I have a new MacBook pro with the Apple M1 Max processor (10 cores total), running OS 12.2.1. I used Homebrew to install gcc:
~/homebrew/bin/gcc-11 --version
gcc-11 (Homebrew GCC 11.2.0_3) 11.2.0
Copyright (C) 2021 Free Software Foundation, Inc.
This is free software; see the source for copying conditions. There is NO
warranty; not even for MERCHANTABILITY or FITNESS FOR A PARTICULAR PURPOSE.
This package came with gfortran:
gfortran --version
GNU Fortran (Homebrew GCC 11.2.0_3) 11.2.0
Copyright (C) 2021 Free Software Foundation, Inc.

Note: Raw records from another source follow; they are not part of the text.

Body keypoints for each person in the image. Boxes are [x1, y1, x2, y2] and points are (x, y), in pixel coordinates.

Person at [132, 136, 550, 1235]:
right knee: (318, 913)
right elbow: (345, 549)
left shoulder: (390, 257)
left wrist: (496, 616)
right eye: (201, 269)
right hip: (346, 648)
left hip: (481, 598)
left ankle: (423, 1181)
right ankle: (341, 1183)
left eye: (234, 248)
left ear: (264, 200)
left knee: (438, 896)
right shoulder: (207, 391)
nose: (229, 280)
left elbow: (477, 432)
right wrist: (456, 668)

This is free software; see the source for copying conditions. There is NO
warranty; not even for MERCHANTABILITY or FITNESS FOR A PARTICULAR PURPOSE.

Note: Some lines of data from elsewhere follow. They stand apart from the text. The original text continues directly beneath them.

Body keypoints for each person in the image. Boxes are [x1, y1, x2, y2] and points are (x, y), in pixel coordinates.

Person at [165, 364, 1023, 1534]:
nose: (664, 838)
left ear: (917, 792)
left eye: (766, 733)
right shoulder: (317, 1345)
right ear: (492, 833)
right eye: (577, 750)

It also came with mpifort:
mpifort --version
GNU Fortran (Homebrew GCC 11.2.0_3) 11.2.0
Copyright (C) 2021 Free Software Foundation, Inc.

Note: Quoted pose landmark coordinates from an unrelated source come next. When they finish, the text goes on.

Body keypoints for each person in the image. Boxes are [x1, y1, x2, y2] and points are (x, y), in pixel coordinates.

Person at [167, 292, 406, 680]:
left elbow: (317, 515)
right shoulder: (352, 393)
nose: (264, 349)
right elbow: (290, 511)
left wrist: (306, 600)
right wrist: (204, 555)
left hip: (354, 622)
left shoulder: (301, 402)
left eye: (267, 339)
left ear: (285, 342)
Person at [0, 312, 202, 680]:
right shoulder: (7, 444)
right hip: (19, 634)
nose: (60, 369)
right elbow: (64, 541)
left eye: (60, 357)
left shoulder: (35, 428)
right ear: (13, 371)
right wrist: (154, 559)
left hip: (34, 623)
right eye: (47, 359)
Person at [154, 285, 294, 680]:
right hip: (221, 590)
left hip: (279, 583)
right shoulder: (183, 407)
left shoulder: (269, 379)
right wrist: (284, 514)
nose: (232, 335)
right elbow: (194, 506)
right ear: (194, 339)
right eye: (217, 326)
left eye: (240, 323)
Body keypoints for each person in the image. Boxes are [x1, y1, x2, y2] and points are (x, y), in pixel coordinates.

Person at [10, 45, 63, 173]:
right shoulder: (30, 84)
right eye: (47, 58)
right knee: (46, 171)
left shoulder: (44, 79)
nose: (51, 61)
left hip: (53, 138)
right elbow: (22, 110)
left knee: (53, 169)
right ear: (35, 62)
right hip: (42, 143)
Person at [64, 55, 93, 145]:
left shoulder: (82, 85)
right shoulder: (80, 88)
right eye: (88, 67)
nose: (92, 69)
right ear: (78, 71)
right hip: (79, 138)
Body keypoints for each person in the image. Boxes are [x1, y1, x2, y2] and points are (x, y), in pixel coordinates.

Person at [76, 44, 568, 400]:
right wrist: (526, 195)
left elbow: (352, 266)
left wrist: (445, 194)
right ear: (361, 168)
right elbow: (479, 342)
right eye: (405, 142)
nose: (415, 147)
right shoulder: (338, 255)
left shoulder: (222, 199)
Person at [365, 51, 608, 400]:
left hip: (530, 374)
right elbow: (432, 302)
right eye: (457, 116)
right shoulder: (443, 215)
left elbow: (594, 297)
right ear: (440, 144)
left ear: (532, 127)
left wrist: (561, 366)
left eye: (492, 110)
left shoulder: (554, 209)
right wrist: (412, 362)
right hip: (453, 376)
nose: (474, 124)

This is free software; see the source for copying conditions. There is NO
warranty; not even for MERCHANTABILITY or FITNESS FOR A PARTICULAR PURPOSE.
I have a Fortran code that uses MPI along with OpenMP. It works well and has been used on various Linux boxes and on a supercomputer. I was doing some benchmarking of the new laptop and I noticed that the overall speed of my code depends on the the combination of the number of MPI tasks (np) and OpenMP threads:
np OMP_NUM_THREADS wall time loop time
(sec) (sec)
--------------------------------------------------
1 8 2731 299.906
2 4 1816 194.753
4 2 1424 156.876
8 1 1415 156.372
In all cases, a total of 8 cores were used. This particular test had a large loop, executed 9 times. The code using pure OpenMP is almost a factor of 2 slower than the code using pure MPI. I have done the same test on a linux box (AMD Ryzen threadripper) and there was essentially no change in execution times for various combinations of np and OMP_NUM_threads, where the product np*OMP_NUM_THREADS is constant.
My compile command is
gfortran -Ofast -fopenmp -march=native -mtune=native -fmax-stack-var-size=16384
for OpenMP only, and
mpifort -Ofast -fopenmp -march=native -mtune=native -fmax-stack-var-size=16384
for the MPI hybrid code. Are there compiler flags for the OpenMP version I could use to speed things up? I have a lot of related OpenMP codes that have not yet been modified to work with MPI, so it would be nice if some compiler tweaks could help.
On the other hand, is this a case of gfortran+OpenMP for Apple M1 needing more work at a deeper level than what I can do?